**Consigne a:** Relevez chaque ligne des entrées ci-dessous qui contient la chaîne « radius », en respectant la casse.

**Extrait source:**
====
Je plante à peu près un millier d’arbres par an, des espèces choisies (érables, alisiers, cormiers, merisiers, noisetiers) pour fournir à la fin un bois à forte valeur ajoutée. J’en ai environ 50 par hectare, sur des alignements disposés tous les 28 mètres dans mes parcelles. Installés sur des bandes enherbées, ils me laissent des bandes de culture de 25 mètres de large.

Quel est leur rôle ?

D’abord d’économiser l’eau. En excès, elle va vers les nappes phréatiques. En période sèche, le système racinaire des arbres, qui est très profond dans le sol, fait remonter l’eau à la disposition des autres cultures. Cela augmente de 40 % le potentiel des cultures voisines.

Et les arbres ne font pas concurrence aux cultures ? C’est difficile à croire.

L’Inra (Institut national de la recherche agronomique) de Montpellier a fait beaucoup de travaux de recherche là-dessus. Toutes les espèces d’arbres n’y sont pas adaptées, il faut des arbres au système racinaire pivotant, et non en faisceau, comme en ont les peupliers par exemple. De plus, il faut que la culture soit implantée dans le sol avant de planter les arbres. Cela modifie leur manière de pousser, un équilibre s’installe entre eux et les cultures annuelles, qu’il faut aussi entretenir avec un travail du sol adapté (binage). Je vous l’ai dit, les travaux de l’Inra sur ce sujet sont très parlants.

Y a-t-il d’autres raisons de planter des arbres ?

Oui, ce sont des auxiliaires de l’agriculteur dans la lutte contre les prédateurs, car ils attirent coccinelles, carabes (des petits scarabées) et rapaces. Les coccinelles mangent les pucerons, les carabes se nourrissent de limaces et les rapaces nous débarrassent des rongeurs et oiseaux. Cela ne me coûte rien et je n’ai pas besoin de pesticides.

Votre système est de la polyculture élevage. Quels animaux élevez-vous avec vos plantes ?

J’ai des vaches laitières, des chèvres, des chevaux de trait et des baudets du Poitou. Je fais du fromage de chèvre que je vends chez moi, je pratique aussi la vente directe de viande bovine. Et les mules poitevines sont des animaux très recherchés aujourd’hui.

Cela fait beaucoup de travail, vous avez le temps de tout faire ?

J’ai trois salariés sur l’exploitation. Je suis aussi conseiller régional de Poitou-Charentes (vice-président), très impliqué dans l’agriculture bio, et comme vous le voyez, j’ai le temps de venir donner une conférence dans les Landes.

Vous n’êtes pas fainéant !

Fainéant n’est pas un défaut, paresseux, oui.
====
**Documents fournis:**
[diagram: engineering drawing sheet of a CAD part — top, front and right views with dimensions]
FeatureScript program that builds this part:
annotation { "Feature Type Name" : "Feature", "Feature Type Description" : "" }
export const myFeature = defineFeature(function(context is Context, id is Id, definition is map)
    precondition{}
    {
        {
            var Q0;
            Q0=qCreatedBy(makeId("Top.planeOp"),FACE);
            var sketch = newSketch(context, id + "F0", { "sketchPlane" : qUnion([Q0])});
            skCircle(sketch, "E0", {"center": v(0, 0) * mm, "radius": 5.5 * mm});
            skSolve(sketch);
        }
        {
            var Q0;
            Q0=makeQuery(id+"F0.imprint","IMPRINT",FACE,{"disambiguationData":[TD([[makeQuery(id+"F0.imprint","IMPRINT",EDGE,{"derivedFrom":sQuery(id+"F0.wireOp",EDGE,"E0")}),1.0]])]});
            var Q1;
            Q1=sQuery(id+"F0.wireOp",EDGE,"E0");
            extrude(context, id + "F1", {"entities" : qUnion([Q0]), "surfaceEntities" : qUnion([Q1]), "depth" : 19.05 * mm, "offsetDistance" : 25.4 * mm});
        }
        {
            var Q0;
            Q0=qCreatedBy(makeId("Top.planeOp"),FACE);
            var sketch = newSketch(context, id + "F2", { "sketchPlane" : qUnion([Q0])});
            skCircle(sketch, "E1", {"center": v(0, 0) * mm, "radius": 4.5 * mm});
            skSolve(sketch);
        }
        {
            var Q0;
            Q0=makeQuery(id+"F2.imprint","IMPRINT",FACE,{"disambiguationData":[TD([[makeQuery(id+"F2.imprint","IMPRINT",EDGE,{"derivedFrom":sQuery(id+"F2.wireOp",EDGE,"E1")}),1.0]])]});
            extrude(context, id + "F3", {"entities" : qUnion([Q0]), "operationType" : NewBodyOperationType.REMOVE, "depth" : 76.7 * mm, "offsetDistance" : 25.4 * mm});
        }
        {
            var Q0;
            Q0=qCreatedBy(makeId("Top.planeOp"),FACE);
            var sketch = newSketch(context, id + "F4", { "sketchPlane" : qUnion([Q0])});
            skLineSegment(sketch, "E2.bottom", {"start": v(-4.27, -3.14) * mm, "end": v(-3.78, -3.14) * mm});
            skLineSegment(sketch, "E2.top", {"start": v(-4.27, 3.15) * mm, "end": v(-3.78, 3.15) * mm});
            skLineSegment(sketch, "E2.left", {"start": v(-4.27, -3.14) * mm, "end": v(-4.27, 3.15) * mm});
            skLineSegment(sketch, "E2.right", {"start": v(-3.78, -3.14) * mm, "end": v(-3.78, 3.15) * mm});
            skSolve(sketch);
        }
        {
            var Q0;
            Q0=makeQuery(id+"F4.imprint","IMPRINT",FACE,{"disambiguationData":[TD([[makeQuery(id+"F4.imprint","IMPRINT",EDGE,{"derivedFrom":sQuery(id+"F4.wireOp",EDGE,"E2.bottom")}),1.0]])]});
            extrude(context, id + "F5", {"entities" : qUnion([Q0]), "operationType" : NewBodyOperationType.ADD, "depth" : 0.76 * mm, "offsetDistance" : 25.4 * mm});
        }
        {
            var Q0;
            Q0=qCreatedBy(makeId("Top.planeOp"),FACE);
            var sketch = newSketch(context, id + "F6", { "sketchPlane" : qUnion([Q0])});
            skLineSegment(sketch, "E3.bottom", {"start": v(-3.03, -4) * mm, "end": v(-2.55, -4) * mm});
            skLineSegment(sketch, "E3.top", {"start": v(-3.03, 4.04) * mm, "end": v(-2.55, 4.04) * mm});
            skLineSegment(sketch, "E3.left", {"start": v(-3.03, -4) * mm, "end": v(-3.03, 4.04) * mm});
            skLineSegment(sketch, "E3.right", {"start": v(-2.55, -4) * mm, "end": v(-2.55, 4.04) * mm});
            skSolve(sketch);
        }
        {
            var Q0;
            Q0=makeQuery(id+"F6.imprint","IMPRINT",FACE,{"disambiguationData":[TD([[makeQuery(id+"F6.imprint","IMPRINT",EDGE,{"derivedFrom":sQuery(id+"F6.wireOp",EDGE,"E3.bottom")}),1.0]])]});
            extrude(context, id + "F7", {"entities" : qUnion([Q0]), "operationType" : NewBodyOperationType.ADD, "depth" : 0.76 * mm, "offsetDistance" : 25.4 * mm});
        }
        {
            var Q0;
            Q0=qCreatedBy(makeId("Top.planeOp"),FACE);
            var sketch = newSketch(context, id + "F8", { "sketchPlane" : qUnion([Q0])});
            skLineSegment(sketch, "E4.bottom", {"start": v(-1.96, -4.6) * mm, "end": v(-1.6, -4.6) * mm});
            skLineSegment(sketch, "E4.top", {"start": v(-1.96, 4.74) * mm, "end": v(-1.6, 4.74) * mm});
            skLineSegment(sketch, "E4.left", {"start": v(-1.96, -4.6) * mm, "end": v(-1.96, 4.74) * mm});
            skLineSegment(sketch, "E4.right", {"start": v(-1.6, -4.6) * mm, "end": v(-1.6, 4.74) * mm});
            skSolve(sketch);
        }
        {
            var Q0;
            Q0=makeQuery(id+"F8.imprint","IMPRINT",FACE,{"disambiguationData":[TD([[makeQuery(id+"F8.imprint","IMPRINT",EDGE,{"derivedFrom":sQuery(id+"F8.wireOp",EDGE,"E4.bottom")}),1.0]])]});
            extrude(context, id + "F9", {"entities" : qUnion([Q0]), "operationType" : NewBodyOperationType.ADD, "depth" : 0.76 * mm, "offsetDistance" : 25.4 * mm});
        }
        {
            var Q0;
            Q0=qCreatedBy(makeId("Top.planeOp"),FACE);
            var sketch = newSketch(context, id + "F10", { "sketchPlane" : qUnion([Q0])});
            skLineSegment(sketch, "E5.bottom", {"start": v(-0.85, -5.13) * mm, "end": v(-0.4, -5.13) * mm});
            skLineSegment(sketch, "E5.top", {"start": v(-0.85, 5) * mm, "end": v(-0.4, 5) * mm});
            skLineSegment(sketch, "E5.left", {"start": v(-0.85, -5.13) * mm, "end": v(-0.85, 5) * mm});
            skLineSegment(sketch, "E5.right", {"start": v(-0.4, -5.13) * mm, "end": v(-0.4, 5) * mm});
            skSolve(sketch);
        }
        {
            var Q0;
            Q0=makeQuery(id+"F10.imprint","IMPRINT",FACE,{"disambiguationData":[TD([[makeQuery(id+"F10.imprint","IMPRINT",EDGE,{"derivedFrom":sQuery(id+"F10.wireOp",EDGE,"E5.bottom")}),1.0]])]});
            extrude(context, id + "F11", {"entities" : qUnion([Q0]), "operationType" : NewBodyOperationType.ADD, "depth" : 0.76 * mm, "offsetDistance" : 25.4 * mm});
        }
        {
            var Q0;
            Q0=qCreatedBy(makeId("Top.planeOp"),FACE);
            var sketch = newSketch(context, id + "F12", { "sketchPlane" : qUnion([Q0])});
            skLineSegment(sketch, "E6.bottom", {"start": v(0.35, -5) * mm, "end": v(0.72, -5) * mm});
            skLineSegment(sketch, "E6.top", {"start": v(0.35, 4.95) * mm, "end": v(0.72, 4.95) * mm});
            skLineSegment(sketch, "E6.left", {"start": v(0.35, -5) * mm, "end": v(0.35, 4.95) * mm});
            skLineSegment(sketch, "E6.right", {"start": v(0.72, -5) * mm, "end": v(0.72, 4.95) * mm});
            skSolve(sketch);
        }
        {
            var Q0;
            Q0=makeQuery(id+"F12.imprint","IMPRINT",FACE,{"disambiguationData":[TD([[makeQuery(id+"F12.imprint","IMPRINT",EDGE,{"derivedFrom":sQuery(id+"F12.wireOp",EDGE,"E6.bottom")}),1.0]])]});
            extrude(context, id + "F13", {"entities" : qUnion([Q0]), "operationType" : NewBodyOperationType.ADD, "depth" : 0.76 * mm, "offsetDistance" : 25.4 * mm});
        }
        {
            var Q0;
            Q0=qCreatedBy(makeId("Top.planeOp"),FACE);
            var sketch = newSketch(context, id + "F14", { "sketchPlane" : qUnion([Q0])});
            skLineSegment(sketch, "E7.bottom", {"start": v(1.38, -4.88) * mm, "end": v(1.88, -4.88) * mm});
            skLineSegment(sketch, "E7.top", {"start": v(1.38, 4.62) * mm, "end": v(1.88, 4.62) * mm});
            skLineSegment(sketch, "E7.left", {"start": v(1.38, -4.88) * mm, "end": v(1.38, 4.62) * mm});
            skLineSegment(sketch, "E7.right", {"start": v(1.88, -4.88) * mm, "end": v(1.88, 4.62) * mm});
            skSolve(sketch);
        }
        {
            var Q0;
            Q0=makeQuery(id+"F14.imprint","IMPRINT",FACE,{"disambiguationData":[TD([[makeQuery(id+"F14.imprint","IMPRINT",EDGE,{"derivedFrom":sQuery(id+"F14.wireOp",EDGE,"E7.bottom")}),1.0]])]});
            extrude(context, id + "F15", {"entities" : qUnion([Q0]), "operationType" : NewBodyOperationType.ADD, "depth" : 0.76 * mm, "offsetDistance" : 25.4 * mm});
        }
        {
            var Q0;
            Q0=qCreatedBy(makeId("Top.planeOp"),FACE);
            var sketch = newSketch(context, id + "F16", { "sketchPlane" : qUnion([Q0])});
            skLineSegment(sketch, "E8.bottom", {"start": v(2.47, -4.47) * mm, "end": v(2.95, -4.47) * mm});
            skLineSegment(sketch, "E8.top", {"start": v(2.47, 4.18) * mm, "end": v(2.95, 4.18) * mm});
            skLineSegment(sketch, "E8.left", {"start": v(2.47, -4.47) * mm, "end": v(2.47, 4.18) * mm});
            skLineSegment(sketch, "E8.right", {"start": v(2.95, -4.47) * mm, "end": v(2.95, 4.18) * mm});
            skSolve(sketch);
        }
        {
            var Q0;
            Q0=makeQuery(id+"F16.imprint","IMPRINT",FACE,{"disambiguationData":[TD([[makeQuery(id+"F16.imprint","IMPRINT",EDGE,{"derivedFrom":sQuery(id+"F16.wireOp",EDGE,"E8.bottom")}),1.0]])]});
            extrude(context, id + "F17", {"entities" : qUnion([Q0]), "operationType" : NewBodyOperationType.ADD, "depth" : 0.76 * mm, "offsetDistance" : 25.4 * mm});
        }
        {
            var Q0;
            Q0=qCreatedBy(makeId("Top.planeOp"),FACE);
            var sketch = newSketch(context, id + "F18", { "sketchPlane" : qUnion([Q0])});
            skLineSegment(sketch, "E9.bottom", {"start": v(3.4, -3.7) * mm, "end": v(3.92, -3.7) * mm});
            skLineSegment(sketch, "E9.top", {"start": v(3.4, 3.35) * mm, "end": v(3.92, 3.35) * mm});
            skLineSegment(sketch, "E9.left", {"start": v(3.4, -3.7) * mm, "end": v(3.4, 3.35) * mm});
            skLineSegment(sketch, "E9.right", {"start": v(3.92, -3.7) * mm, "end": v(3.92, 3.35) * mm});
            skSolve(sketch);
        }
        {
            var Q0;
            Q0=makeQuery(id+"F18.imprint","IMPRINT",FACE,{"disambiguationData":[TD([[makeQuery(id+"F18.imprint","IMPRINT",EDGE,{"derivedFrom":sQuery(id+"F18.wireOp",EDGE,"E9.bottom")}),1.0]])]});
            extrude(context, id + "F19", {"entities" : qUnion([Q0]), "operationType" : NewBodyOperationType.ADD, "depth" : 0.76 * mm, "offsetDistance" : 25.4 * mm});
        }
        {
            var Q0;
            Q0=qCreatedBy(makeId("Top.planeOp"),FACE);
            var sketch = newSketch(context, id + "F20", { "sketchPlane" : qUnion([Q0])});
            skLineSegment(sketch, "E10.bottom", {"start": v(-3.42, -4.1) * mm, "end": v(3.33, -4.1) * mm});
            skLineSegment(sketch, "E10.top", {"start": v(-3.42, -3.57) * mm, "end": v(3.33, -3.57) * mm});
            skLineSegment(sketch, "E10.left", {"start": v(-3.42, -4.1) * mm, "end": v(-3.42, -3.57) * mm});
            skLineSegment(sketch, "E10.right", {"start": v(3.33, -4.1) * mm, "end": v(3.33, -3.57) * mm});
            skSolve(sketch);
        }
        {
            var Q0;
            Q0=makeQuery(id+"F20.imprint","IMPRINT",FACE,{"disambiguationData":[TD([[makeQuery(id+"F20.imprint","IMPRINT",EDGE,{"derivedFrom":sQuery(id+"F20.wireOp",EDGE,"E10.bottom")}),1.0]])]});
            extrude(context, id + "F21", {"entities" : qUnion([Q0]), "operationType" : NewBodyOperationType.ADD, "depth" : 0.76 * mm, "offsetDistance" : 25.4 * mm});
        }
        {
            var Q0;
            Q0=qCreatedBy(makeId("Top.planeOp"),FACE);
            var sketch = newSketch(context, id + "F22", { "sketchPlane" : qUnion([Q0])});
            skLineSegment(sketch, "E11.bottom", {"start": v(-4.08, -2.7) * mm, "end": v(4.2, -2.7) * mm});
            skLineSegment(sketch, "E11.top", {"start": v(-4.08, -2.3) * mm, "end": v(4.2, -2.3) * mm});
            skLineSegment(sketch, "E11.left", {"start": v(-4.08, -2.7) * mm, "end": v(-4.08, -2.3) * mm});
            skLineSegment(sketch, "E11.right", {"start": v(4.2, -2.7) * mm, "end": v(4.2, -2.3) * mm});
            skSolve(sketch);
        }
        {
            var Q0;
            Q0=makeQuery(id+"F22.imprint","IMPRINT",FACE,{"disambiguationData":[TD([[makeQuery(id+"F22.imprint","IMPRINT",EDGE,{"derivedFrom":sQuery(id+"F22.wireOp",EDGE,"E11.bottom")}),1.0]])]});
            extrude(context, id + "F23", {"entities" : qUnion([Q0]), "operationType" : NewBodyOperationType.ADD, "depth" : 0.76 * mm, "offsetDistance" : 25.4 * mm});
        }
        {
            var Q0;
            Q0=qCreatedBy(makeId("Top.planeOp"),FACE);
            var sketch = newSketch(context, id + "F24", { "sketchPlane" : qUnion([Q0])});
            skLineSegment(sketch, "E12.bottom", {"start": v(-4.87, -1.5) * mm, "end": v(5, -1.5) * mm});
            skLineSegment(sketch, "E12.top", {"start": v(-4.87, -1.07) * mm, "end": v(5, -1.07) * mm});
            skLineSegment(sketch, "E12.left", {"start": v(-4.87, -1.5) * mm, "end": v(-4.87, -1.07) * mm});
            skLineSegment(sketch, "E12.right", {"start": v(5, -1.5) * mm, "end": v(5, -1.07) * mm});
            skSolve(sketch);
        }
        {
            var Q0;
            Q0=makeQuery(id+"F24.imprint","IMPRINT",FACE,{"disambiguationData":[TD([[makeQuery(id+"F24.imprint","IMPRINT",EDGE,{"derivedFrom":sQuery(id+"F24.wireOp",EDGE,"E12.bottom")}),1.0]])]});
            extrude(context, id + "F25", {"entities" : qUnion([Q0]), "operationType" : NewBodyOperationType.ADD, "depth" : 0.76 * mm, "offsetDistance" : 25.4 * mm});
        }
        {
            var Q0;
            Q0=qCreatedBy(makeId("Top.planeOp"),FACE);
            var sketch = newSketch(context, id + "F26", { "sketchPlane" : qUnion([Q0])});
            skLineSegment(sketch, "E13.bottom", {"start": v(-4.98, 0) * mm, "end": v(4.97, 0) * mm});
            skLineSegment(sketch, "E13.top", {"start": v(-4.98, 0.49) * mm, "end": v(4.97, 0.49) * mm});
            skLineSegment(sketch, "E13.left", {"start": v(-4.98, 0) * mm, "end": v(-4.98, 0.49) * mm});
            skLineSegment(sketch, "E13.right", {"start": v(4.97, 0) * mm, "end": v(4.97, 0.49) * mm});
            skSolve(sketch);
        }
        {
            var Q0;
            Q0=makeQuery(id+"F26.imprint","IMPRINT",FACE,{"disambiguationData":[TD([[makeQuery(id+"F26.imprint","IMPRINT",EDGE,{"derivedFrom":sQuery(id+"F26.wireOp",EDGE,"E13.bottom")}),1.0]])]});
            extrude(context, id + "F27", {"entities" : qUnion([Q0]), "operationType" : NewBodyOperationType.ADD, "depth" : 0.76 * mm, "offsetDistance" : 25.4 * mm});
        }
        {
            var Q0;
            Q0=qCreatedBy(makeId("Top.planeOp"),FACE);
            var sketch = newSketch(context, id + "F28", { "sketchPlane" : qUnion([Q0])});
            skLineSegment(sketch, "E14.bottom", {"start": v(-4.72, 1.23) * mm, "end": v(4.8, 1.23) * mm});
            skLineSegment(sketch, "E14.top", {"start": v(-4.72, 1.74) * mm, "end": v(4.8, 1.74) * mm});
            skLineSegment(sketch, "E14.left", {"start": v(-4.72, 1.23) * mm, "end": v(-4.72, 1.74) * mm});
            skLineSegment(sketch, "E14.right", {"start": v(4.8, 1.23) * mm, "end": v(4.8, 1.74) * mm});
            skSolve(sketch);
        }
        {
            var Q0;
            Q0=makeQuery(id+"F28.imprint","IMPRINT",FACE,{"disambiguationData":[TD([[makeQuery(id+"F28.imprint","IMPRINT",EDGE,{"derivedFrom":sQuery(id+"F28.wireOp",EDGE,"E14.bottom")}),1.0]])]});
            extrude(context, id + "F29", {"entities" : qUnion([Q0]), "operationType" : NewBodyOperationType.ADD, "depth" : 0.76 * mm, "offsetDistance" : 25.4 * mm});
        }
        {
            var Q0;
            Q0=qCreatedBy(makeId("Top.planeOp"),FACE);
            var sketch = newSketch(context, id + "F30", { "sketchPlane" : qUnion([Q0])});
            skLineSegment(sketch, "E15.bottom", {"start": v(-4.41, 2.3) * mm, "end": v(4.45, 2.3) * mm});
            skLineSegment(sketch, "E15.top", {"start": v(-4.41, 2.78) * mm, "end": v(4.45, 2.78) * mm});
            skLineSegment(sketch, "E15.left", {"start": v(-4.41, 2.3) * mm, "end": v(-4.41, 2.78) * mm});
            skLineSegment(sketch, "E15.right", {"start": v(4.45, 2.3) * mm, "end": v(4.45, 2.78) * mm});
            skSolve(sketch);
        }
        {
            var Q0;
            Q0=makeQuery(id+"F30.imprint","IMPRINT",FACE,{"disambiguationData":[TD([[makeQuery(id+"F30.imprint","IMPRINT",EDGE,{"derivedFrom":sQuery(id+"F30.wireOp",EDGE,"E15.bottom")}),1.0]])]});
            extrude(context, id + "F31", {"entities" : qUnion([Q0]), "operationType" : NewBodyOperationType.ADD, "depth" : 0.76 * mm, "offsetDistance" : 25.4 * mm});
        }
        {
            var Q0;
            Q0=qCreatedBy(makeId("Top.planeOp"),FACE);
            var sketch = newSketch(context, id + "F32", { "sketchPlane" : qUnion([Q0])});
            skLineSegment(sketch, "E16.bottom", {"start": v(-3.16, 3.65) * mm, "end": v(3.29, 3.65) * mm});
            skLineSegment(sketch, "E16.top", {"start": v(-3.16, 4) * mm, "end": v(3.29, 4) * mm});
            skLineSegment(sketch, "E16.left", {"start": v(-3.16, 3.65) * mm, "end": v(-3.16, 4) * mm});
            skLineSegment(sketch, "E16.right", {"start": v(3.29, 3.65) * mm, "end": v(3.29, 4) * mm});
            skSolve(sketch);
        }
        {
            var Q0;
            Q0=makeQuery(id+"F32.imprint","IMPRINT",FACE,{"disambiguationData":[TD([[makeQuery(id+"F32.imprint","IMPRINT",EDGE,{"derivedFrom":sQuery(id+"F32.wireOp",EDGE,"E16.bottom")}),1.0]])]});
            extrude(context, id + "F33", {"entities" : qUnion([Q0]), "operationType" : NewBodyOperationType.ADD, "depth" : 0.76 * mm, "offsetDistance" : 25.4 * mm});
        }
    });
====
**Consigne b:** Restituez mot pour mot le passage de l'entretien sur les arbres plantés dans les parcelles, de « Je plante à » jusqu'à « difficile à croire. » inclus.

**Réponse rédigée a:**
            skCircle(sketch, "E0", {"center": v(0, 0) * mm, "radius": 5.5 * mm});
            skCircle(sketch, "E1", {"center": v(0, 0) * mm, "radius": 4.5 * mm});

**Réponse rédigée b:**
Je plante à peu près un millier d’arbres par an, des espèces choisies (érables, alisiers, cormiers, merisiers, noisetiers) pour fournir à la fin un bois à forte valeur ajoutée. J’en ai environ 50 par hectare, sur des alignements disposés tous les 28 mètres dans mes parcelles. Installés sur des bandes enherbées, ils me laissent des bandes de culture de 25 mètres de large.

Quel est leur rôle ?

D’abord d’économiser l’eau. En excès, elle va vers les nappes phréatiques. En période sèche, le système racinaire des arbres, qui est très profond dans le sol, fait remonter l’eau à la disposition des autres cultures. Cela augmente de 40 % le potentiel des cultures voisines.

Et les arbres ne font pas concurrence aux cultures ? C’est difficile à croire.